Under the Canada Health Act, the individual provinces have the authority to determine which procedures are medically necessary. However, for many years, the federal government has violated that provision by demanding abortion be deemed medically necessary. Provinces that have resisted this have been threatened with the removal of large amounts of federal health care transfer payments if they persist in not funding or not fully funding abortion.


8. If elected, will you vote for measures that define marriage as the union of one man and one woman to the exclusion of all others?

The forced redefinition, by activist judges and a less than free vote in Parliament, of marriage to include same-sex couples, threatens not only Canada’s foundational family life but also our freedom of religion and freedom of conscience.

There are many aspects to this court and government imposed change to Canada’s most important social institution that gravely concern many Canadians.

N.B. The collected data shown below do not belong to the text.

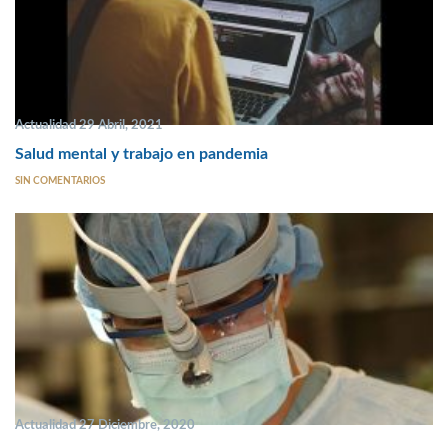
Actualidad 29 Abril, 2021
Salud mental y trabajo en pandemia
SIN COMENTARIOS
Actualidad 27 Diciembre, 2020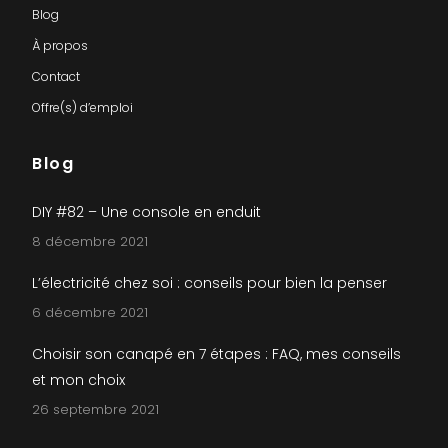
Blog
À propos
Contact
Offre(s) d’emploi
Blog
DIY #82 – Une console en enduit
8 décembre 2021
L’électricité chez soi : conseils pour bien la penser
6 décembre 2021
Choisir son canapé en 7 étapes : FAQ, mes conseils
et mon choix
26 septembre 2021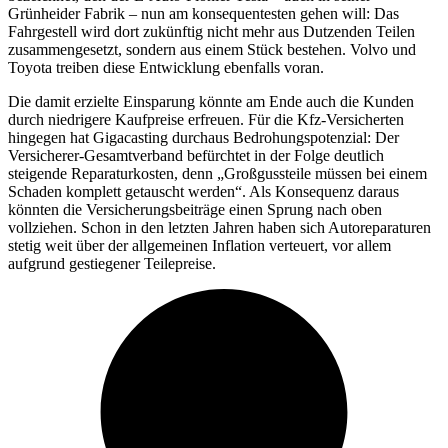
Grünheider Fabrik – nun am konsequentesten gehen will: Das
Fahrgestell wird dort zukünftig nicht mehr aus Dutzenden Teilen
zusammengesetzt, sondern aus einem Stück bestehen. Volvo und
Toyota treiben diese Entwicklung ebenfalls voran.
Die damit erzielte Einsparung könnte am Ende auch die Kunden
durch niedrigere Kaufpreise erfreuen. Für die Kfz-Versicherten
hingegen hat Gigacasting durchaus Bedrohungspotenzial: Der
Versicherer-Gesamtverband befürchtet in der Folge deutlich
steigende Reparaturkosten, denn „Großgussteile müssen bei einem
Schaden komplett getauscht werden“. Als Konsequenz daraus
könnten die Versicherungsbeiträge einen Sprung nach oben
vollziehen. Schon in den letzten Jahren haben sich Autoreparaturen
stetig weit über der allgemeinen Inflation verteuert, vor allem
aufgrund gestiegener Teilepreise.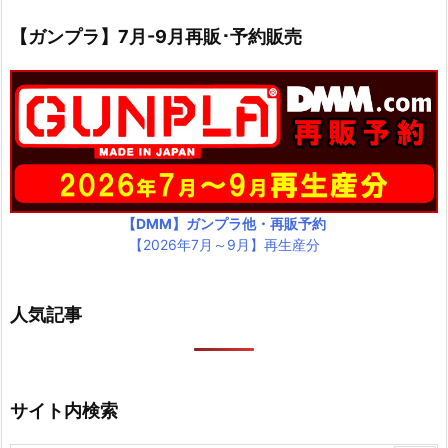
【ガンプラ】7月-9月再販･予約販売
【DMM】ガンプラ他・再販予約
【2026年7月～9月】再生産分
人気記事
サイト内検索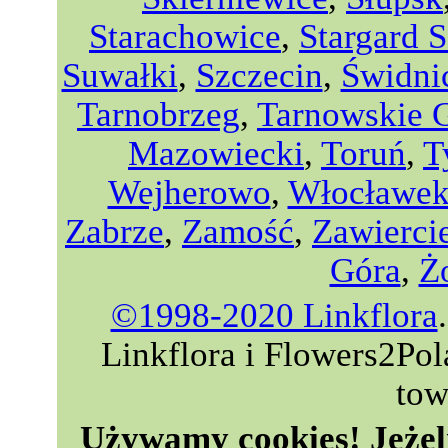
Starachowice
,
Stargard S
Suwałki
,
Szczecin
,
Świdni
Tarnobrzeg
,
Tarnowskie 
Mazowiecki
,
Toruń
,
T
Wejherowo
,
Włocławe
Zabrze
,
Zamość
,
Zawierci
Góra
,
Ż
©1998-2020 Linkflora
Linkflora i Flowers2Po
tow
Używamy cookies! Jeżeli 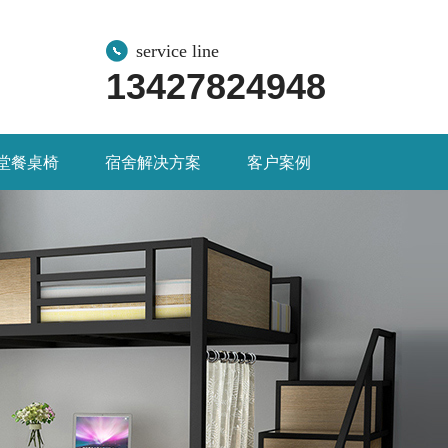
service line
13427824948
堂餐桌椅
宿舍解决方案
客户案例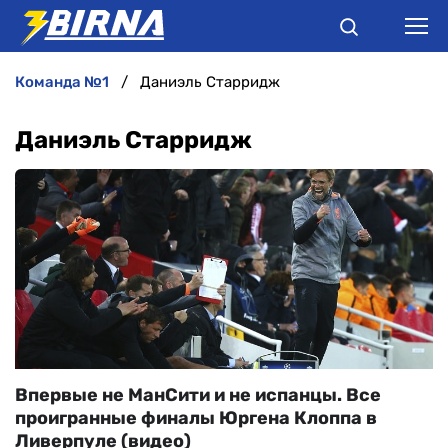
команда №1
Даниэль Старридж
НОВИНИ
Даниэль Старридж
АНАЛІТИКА
ІНТЕРВ'Ю
РІЗНЕ
БУКМЕКЕРИ
Впервые не МанСити и не испанцы. Все
проигранные финалы Юргена Клоппа в
Ливерпуле (видео)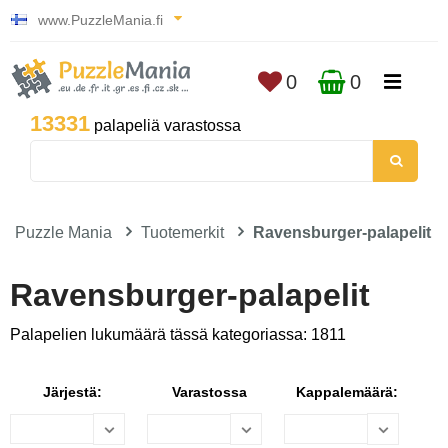
www.PuzzleMania.fi
0
0
13331
palapeliä varastossa
Puzzle Mania
Tuotemerkit
Ravensburger-palapelit
Ravensburger-palapelit
Palapelien lukumäärä tässä kategoriassa: 1811
Järjestä:
Varastossa
Kappalemäärä: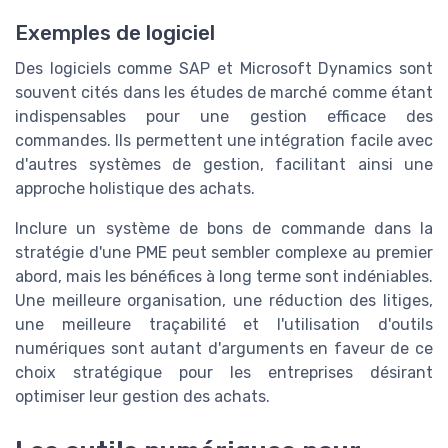
Exemples de logiciel
Des logiciels comme SAP et Microsoft Dynamics sont
souvent cités dans les études de marché comme étant
indispensables pour une gestion efficace des
commandes. Ils permettent une intégration facile avec
d'autres systèmes de gestion, facilitant ainsi une
approche holistique des achats.
Inclure un système de bons de commande dans la
stratégie d'une PME peut sembler complexe au premier
abord, mais les bénéfices à long terme sont indéniables.
Une meilleure organisation, une réduction des litiges,
une meilleure traçabilité et l'utilisation d'outils
numériques sont autant d'arguments en faveur de ce
choix stratégique pour les entreprises désirant
optimiser leur gestion des achats.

Although the issue is now considered closed by those who supported the marriage redefinition of Bill C-38 and rulings by various Canadian judges, numerous Canadian individuals and organizations are committed to raising the issue again. They are committed to reversing what they consider to have been an abuse of power and authority to impose an unpopular, unjust and dangerous social experiment upon Canadian society, an experiment that defies all previous human experience and history of social behaviour outcomes.


9. Do you consider yourself ____ “pro-life” or ____ “pro-choice”?

Many candidates have previously not had to consider how they would categorize their overall views on the abortion, euthanasia and other life issues concerning decisions on the life or death of innocent human beings. It is useful to candidates to confront their current overall philosophy and principles on the life issues via this question.

Poverty, homelessness or other issues that may result in the eventual deaths of some persons are not pro-life issues since they do not involve decisions to intentionally take life.

Knowing the candidates’ perceptions of their position on the life issues is helpful for CLC leaders who engage in discussions with candidates and especially later with those who are elected.

Many candidates who say they are pro-life do indeed hold consistently pro-life positions on all the issues concerned. Others have some exceptions to their otherwise strong leaning in the pro-life direction.

Other candidates sincerely believe themselves to be pro-life but have a poor knowledge or understanding of the issues and consequently hold positions on one or more of the key life issue questions that not pro-life. However, because such candidates are sincere in their mistaken beliefs it is likely possible to work with them and to assist them to increase their knowledge of the life issues – if they are open to learning more about these issues.

Unfortunately, it is also common for candidates, especially in ridings that have a significant number of pro-life voters, to state that they are pro-life to those they know would like to hear that and then to state to other voters that they are pro-choice. They will often give one or more responses to the CLC questionnaire that are clearly not pro-life, or refuse to respond to any of the questions and yet continue to insist that they are pro-life. As well, it has often happened that candidates stating they are pro-life, after being elected, act and make statements that clearly rate them as anti-life or, they do nothing to support measures attempting to advance protection of life in Canada.

All those in the preceeding paragraph cannot be considered sincere in their election campaign response that they are “pro-life”.

For this and the other reasons above, Campaign Life Coalition does not publish the answers to #9 in the Voter’s Guide but does consider the answers to this question important for further communications with candidates and elected Members of Parliament.